Zika virus is an emerging mosquito-borne virus that was first identified in Uganda in 1947. In 2014, Zika virus was documented in Chile — the first incidence of the infection in Latin America. As of the most recent data, the countries in Latin America that have reports of Zika virus infections now include Brazil, Guatemala, El Salvador, Paraguay, Venezuela, Mexico, Colombia, Chile, and Panama.
Zika virus is spread to people through mosquito bites
About 1 in 5 people infected with Zika virus become ill (i.e., develop Zika).
The most common symptoms of Zika are fever, rash, joint pain, or conjunctivitis (red eyes). Other common symptoms include muscle pain and headache.
The symptoms of Zika are similar to those of dengue and chikungunya, diseases spread through the same mosquitoes that transmit Zika.
The incubation period (the time from exposure to symptoms) for Zika virus disease is not known, but is likely to be a few days to a week.
The illness is usually mild with symptoms lasting for several days to a week.
Zika virus usually remains in the blood of an infected person for a few days but it can be found longer in some people.

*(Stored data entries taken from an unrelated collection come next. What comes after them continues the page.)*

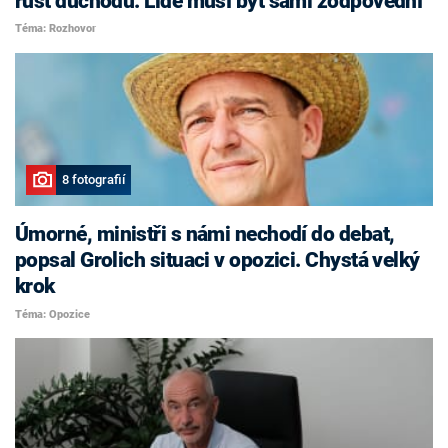
růst důchodů. Lidé musí být sami zodpovědní
Téma: Rozhovor
8 fotografií
Úmorné, ministři s námi nechodí do debat,
popsal Grolich situaci v opozici. Chystá velký
krok
Téma: Opozice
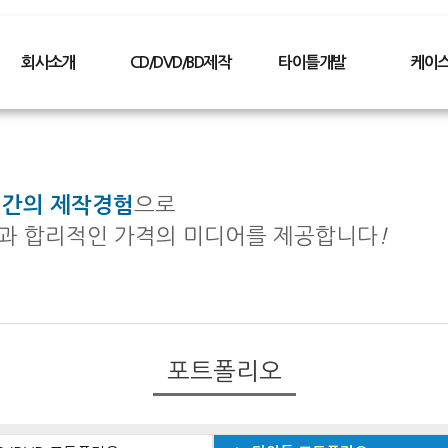
회사소개
CD/DVD/BD제작
타이틀개발
케이
ABOUT US
CD/DVD제작
CD타이틀
플라스틱
CEO인사말
소량제작
DVD타이틀
디지팩케
찾아오시는길
대량제작
전자북
패키지형
년간의 제작경험
으로
사업분야
미니CD제작
파일변환
DM케이
과 합리적인 가격의 미디어를 제공합니다
!
Blueray제작
포트폴리오
기타케이
복제방지
포트폴리오
포트폴리오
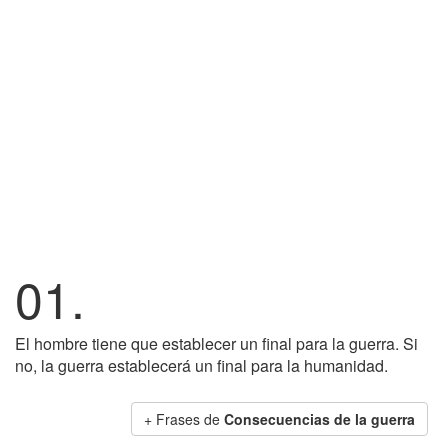
01.
El hombre tiene que establecer un final para la guerra. Si
no, la guerra establecerá un final para la humanidad.
+ Frases de
Consecuencias de la guerra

Severe disease requiring hospitalization is uncommon.
Deaths are rare.
No vaccine or medications are available to prevent or treat Zika infections.
Treat the symptoms:
Get plenty of rest
Drink fluids to prevent dehydration
Take medicine such as acetaminophen to relieve fever and pain
Do not take aspirin and other non-steroidal anti-inflammatory drugs (NSAIDs), like ibuprofen and naproxen. Aspirin and NSAIDs should be avoided until dengue can be ruled out to reduce the risk of hemorrhage (bleeding). If you are taking medicine for another medical condition, talk to your healthcare provider before taking additional medication.
If you have Zika, avoid mosquito bites for the first week of your illness.
During the first week of infection, Zika virus can be found in the blood and passed from an infected person to another mosquito through mosquito bites.
An infected mosquito can then spread the virus to other people.
CDC Issues Zika Travel Alert
Pregnant women in any trimester should consider postponing travel to 14 countries and territories in South and Central America and the Caribbean where mosquitos are spreading the Zika virus, the Centers for Disease Control and Prevention (CDC) announced tonight. Viral infection in pregnant women has been associated with microcephaly in infants.
In what it calls a level 2 travel alert, the CDC also advises women who are thinking about becoming pregnant to consult with their physician before traveling to these areas, and if they do, follow strict precautions to avoid mosquito bites. Safeguards include wearing long-sleeve shirts and long pants and using insect repellent.